Student: João Antônio de Ferreira
Title: An Algebraic framework for Data Analysis Workflows in Apache Spark
Advisors: Eduardo Soares Ogasawara (advisor),
Rafaelli de Carvalho Coutinho (co-advisor)
Eduardo Soares Ogasawara (CEFET/RJ) (president),
Rafaelli de Carvalho Coutinho (CEFET/RJ), Jorge de Abreu Soares (CEFET/RJ), Fabio Andre Machado Porto (LNCC), Leonardo Gresta Paulino Murta (UFF)

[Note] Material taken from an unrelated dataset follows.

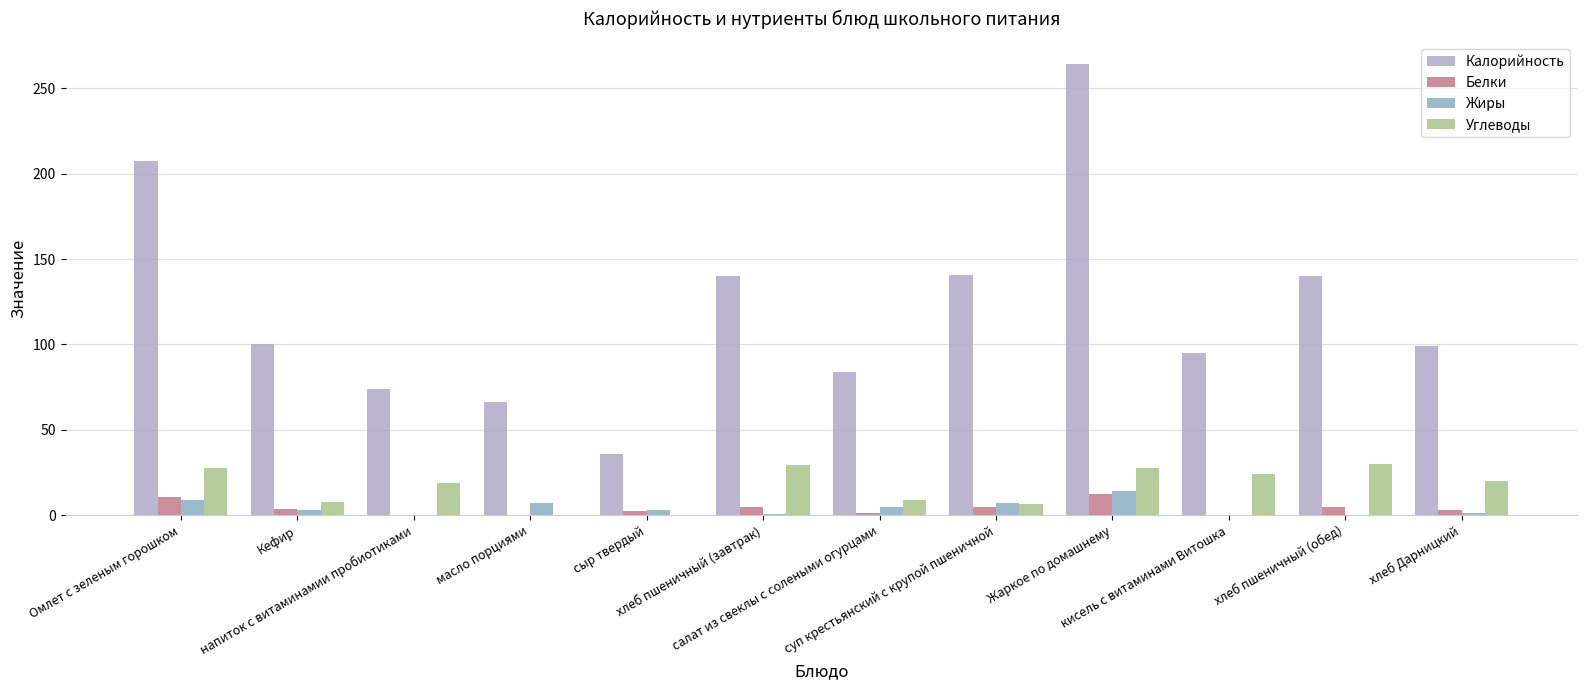

Does the chart contain stacked bars?

No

Day/Time: February 25, 2 pm
The typical activity of a data scientist involves the implementation of various processes that characterize data analysis experiments. In these analyzes there is a need to execute several codes in different programming languages (Python, R, C, Java, Kotlin and Scala) in different parallel and distributed processing environments. Depending on the complexity of the process and the numerous possibilities for distributed execution of these solutions, it may be necessary to spend a lot of energy on different implementations that take the data scientist away from his ultimate goal of producing knowledge from large volumes of data. In this context, this paper aims to support this difficulty by proposing the construction of WfF framework conceived from an algebraic approach that isolates the process modeling from the difficulty of optimally executing such workflows . An agnostic language was also created in the form of eDSL – Embedded domain-specific language inspired by the MDA (Model Driven Architecture) concepts, for dataflow (data-centric workflow) execution and a Scala code generator for deploy in the Apache Spark environment. Spark ecosystem functionalities were evaluated in the process of filter optimization (filter operator) and mappings (map operator) that operate on UDF using the SparkSQL Catalyst API, and the experiments demonstrated the feasibility of this approach.